While Sunil Gavaskar may not be an admirer of the “Australian way”, he was on the same page when it came to this issue, despite being a member of the IPL’s governing council. At the Dilip Sardesai Memorial Lecture in Mumbai in July, he said: “Today, parents are encouraging their children to take up cricket as a career option because of the IPL and the amount of money it provides. A lot of players miss out on domestic cricket before the IPL to avoid injuries. That is what we have to be very, very careful about, the IPL being seen as the be all and end all, not the India cap.”
In 2011, the league will expand to 10 teams, and all players will be up for auction once again. One of the franchises, whose owner is part of the board, was opposed to the move, but it came about anyway. A disgruntled franchise official, who didn’t want to be named, said: “What happens to our icon players? We’ve been trying to build a team around them for three years and suddenly, those very players could be playing for someone else.”
Amrit Mathur, chief operating officer, GMR Sports, which owns the franchise Delhi Daredevils, revealed further concerns: “Of course, we would like first right of refusal when it comes to our best players. If you lose them, your entire strategy as a franchise would change.”

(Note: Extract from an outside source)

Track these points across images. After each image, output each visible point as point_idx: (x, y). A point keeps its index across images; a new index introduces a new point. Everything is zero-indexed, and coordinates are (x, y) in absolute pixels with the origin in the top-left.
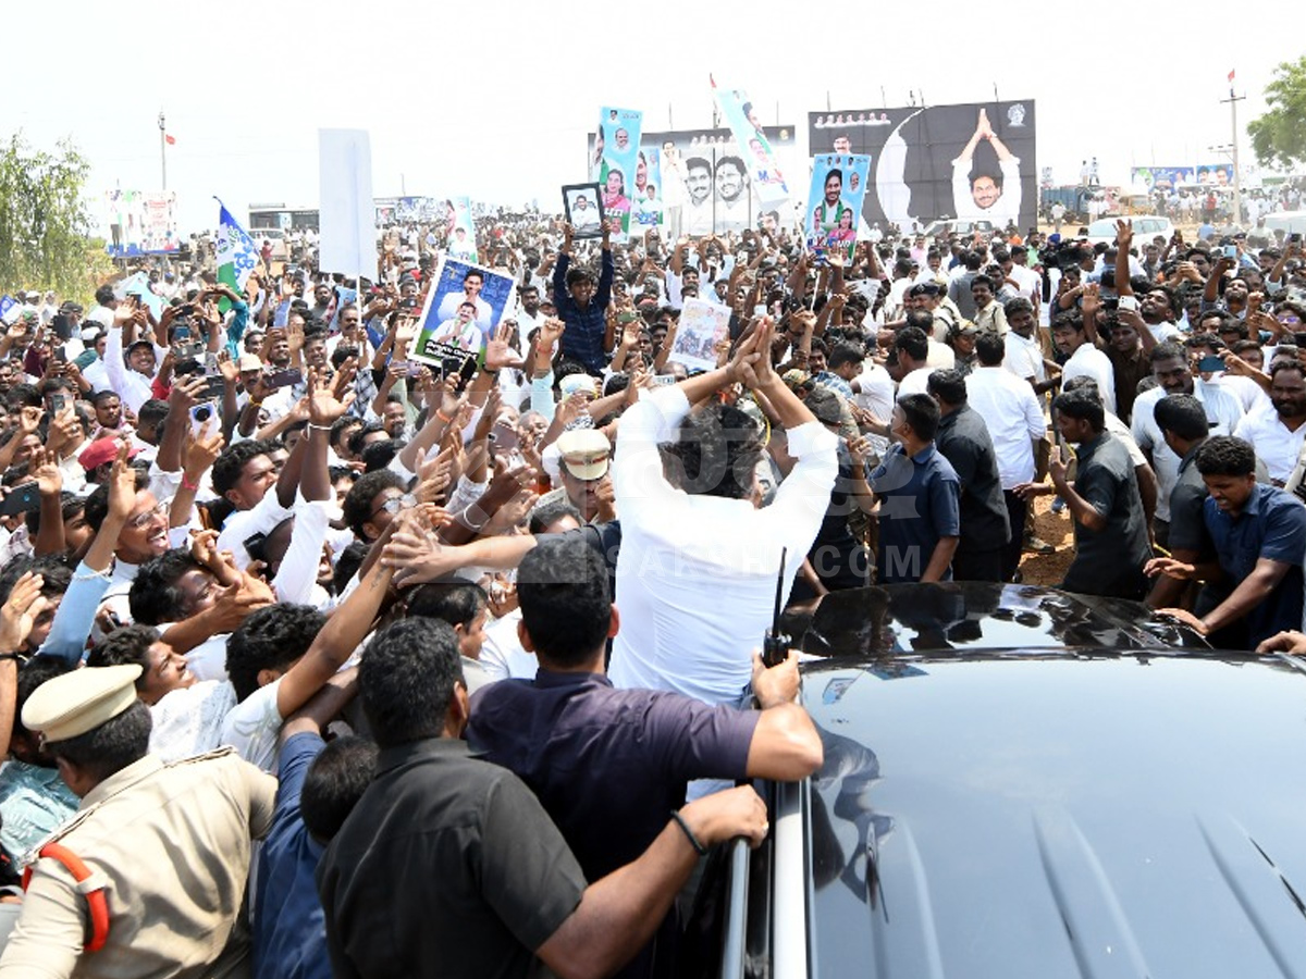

Modi, though, will not look back, and he’s already eyeing the US market for the decade ahead. “We hope to be able to provide fans in the US the live experience of the IPL,” he said recently. “We will start with a few matches in the next 18 months or so.”
For that to happen, fans back home in India will need to embrace this season as fervently as they did the first. The chimera of North American riches could make some forget the comforts of home, and as Vinod Kambli and a legion of lost prodigies would tell you, there is such a thing as too much, too soon.
Dileep Premachandran is associate editor, Wisden International.